Hyper-Realistic Simulated Data: By generating hyper-realistic simulated data, Maihem helps improve and fine-tune LLM applications, ensuring they meet high standards of performance and reliability.

Why is Traditional Quality Assurance Ineffective for LLMs?

Traditional quality assurance processes are designed for deterministic systems, where the outcomes are predictable and limited in number. LLMs, however, operate as probabilistic black boxes, generating a vast array of potential responses to any given input. This inherent unpredictability makes it challenging to apply conventional testing methods. The high variability in responses means that there are numerous ways an LLM can fail, necessitating a more robust and comprehensive testing approach.

What Are the Benefits of Using Maihem’s AI Agents?

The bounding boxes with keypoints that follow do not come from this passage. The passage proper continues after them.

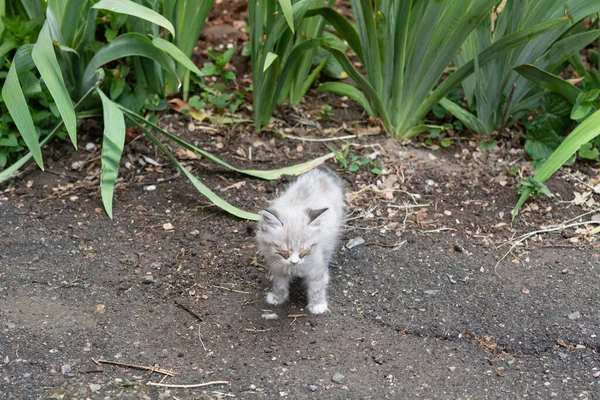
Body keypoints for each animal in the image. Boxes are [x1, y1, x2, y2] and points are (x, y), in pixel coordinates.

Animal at [255, 166, 344, 316]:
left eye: (304, 251)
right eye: (283, 251)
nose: (294, 261)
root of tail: (321, 172)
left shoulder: (315, 264)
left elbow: (316, 286)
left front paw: (318, 305)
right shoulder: (278, 266)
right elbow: (279, 284)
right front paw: (278, 297)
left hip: (330, 241)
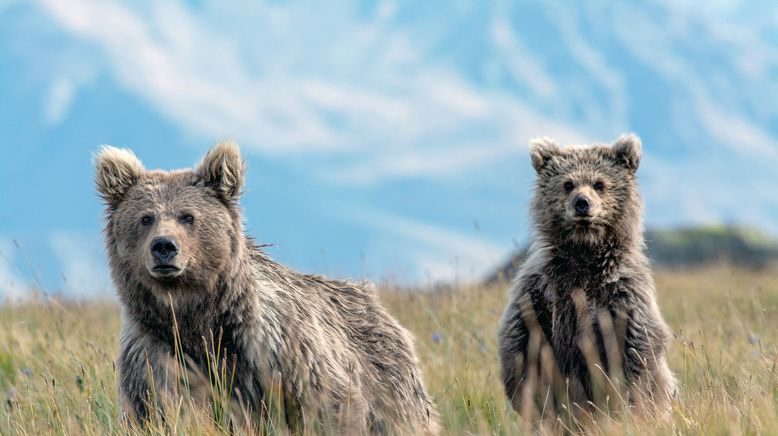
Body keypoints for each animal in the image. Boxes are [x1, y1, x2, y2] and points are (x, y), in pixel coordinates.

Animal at [92, 142, 436, 432]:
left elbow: (331, 409)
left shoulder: (278, 356)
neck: (198, 318)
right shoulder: (155, 358)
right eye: (145, 218)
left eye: (188, 216)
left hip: (390, 385)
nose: (164, 246)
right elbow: (152, 411)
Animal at [498, 135, 672, 422]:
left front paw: (627, 404)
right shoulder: (540, 288)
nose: (582, 203)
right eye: (568, 184)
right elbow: (522, 342)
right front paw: (530, 398)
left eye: (599, 184)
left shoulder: (623, 292)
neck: (583, 255)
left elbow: (637, 346)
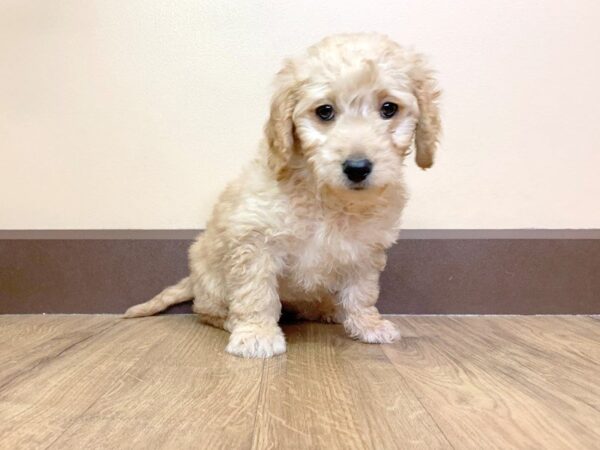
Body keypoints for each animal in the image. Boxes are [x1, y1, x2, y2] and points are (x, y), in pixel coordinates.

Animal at [124, 32, 440, 358]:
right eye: (325, 111)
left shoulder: (365, 248)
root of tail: (194, 280)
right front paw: (256, 334)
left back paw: (328, 310)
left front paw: (367, 325)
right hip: (211, 281)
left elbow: (361, 292)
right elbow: (256, 293)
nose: (357, 167)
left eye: (389, 109)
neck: (326, 195)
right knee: (206, 310)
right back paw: (229, 320)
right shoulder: (254, 241)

Using Maihem’s AI agents for quality assurance offers several significant benefits:

Enhanced Performance and Reliability: Continuous testing and fine-tuning of LLM applications lead to improved performance and reliability, reducing the risk of failures in live environments.
Increased Safety: By identifying and mitigating potential issues before deployment, Maihem’s AI agents enhance the safety of LLM applications, preventing incidents that could harm a company’s reputation.
Efficiency and Scalability: Automating the quality assurance process with AI agents increases efficiency and scalability, allowing companies to test their applications more thoroughly and in less time than manual methods.

How Did the Founders’ Backgrounds Influence Maihem’s Development?

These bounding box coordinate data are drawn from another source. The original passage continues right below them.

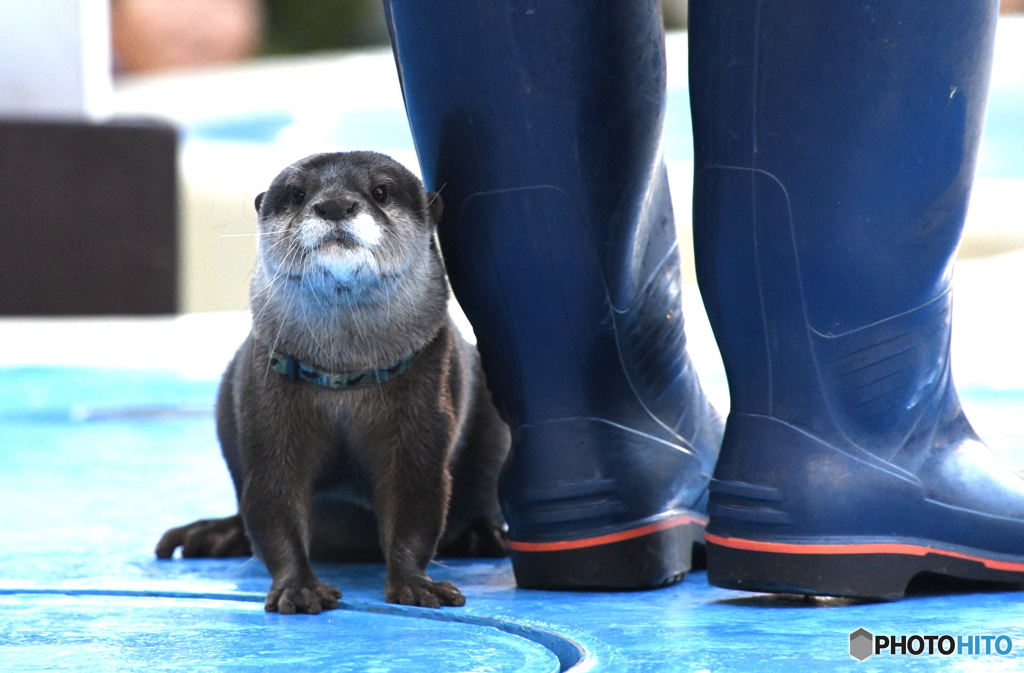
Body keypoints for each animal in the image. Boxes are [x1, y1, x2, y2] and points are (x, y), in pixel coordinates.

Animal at [155, 152, 507, 614]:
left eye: (381, 191)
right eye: (297, 193)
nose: (335, 205)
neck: (343, 374)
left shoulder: (423, 412)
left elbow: (416, 503)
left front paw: (415, 584)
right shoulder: (267, 411)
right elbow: (272, 498)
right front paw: (298, 586)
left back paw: (486, 536)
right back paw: (216, 535)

Max Ahrens and Eduardo Candela’s extensive backgrounds in AI and related fields have significantly influenced Maihem’s development. Their academic research and professional experiences have provided them with deep insights into the challenges and opportunities in AI quality assurance. Max’s expertise in natural language processing and harmful narrative detection, combined with Eduardo’s experience in AI safety for autonomous vehicles and data science, have enabled them to create a solution that addresses the unique needs of LLM applications.

What Is the Vision Behind Maihem?

The vision behind Maihem is to make AI more reliable, safer, and better performing. Max and Eduardo met during their PhD studies in London and realized they shared a common goal of improving AI technology. By transferring their proprietary research from AI safety for self-driving cars to LLM applications, they aim to enhance the overall quality and trustworthiness of AI systems. Their commitment to innovation and excellence drives Maihem’s mission to provide state-of-the-art quality assurance solutions for AI products.

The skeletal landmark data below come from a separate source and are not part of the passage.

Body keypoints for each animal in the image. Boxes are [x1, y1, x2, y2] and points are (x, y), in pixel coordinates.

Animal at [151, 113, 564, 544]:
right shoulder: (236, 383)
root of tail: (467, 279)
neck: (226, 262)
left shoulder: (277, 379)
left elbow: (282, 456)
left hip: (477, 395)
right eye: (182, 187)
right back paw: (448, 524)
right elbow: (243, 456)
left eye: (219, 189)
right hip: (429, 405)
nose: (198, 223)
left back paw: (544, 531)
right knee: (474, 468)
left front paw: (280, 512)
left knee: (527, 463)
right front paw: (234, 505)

How Does Maihem Differ from Other Quality Assurance Solutions?

Maihem stands out from other quality assurance solutions due to its focus on AI-driven testing and its ability to simulate complex user interactions with LLM applications. Unlike traditional testing methods, which may not fully capture the variability and complexity of LLM responses, Maihem’s AI agents offer a more comprehensive and realistic testing approach. This allows companies to identify and address potential issues more effectively, ensuring their AI products meet the highest standards of quality and reliability.

What’s Next for Maihem?

As Maihem continues to grow, the startup aims to expand its capabilities and reach. The founders are focused on further enhancing their AI agents and developing new features that will provide even greater value to their clients. By staying at the forefront of AI quality assurance, Maihem seeks to play a pivotal role in advancing the field of artificial intelligence and helping companies build more reliable and safe AI applications.

Conclusion

Maihem is a forward-thinking startup that addresses a critical need in the AI industry: the quality assurance of LLM applications. With a highly skilled team led by Max Ahrens and Eduardo Candela, Maihem leverages advanced AI agents to simulate user interactions, evaluate performance, and improve the reliability and safety of AI products. As the demand for robust AI solutions continues to grow, Maihem is poised to make a significant impact, ensuring that AI applications perform optimally and meet the highest standards of quality and reliability.